Relationships among Prenatal Risk Factors, Early Life Events, and Asthma in At-Risk Children
thesisposted on 2015-07-21, 00:00 authored by Brittany R. Lapin
Introduction: Asthma and wheezing in children are still not well understood but are the result of interactions between genetic, environmental, and microbiome factors prenatally and postnatally. The hygiene hypothesis suggests that birth into an environment with fewer microbial exposures may lead the developing immune system toward allergic responses and asthma. Emerging research has shown immune system development may begin in utero and the maternal placental, vaginal, and gut microbiome could influence this development. Methods: Using data from a longitudinal prospective cohort study, 300 mother-child pairs were followed from the first trimester of pregnancy through the child’s third year of life. Controlling for temporal confounders, three exposures were investigated: antibiotic use in the first year of life, prenatal antibiotic use, and maternal C-reactive protein levels. Their associations with the subsequent development of asthma by the third year of life and wheezing in the third year of life were assessed using multivariable logistic regression models. Results: Antibiotic use in the first year of life was a significant risk factor for both asthma and wheezing. After stratifying by reason for antibiotic use, the association held for respiratory use only. After adjustment, prenatal antibiotic use was a risk factor for asthma (OR: 3.1, 95% CI: 1.4–6.8) and was weakly associated with wheezing (OR: 1.8; 95% CI: 0.9–3.3). Median prenatal CRP levels were 4.9 mg/L (IQR: 3.2–7.7) in 244 mothers.
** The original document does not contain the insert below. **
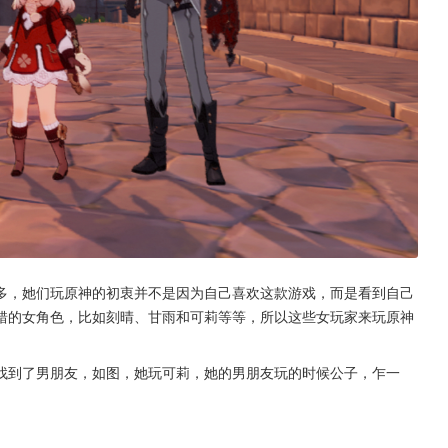
多，她们玩原神的初衷并不是因为自己喜欢这款游戏，而是看到自己
错的女角色，比如刻晴、甘雨和可莉等等，所以这些女玩家来玩原神
找到了男朋友，如图，她玩可莉，她的男朋友玩的时候公子，乍一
Continuous prenatal CRP levels were predictive of asthma (OR: 3.2, 95% CI: 1.4, 7.6) and wheezing (OR: 2.2, 95% CI: 1.1, 4.3). Conclusions: We focused on three main risk factors; our research has helped elucidate some aspects of the development of asthma and wheezing within an at-risk urban, mostly Hispanic, cohort. We conclude the associations found between antibiotic use in young children and subsequent development of asthma and wheezing may be due to confounding by respiratory infections. However, our study suggests an association between prenatal antibiotic use and the development of asthma in at-risk children. We conclude systemic inflammation during pregnancy in at-risk mothers may reflect a prenatal environment that could increase offspring susceptibility to develop asthma and wheezing in early life.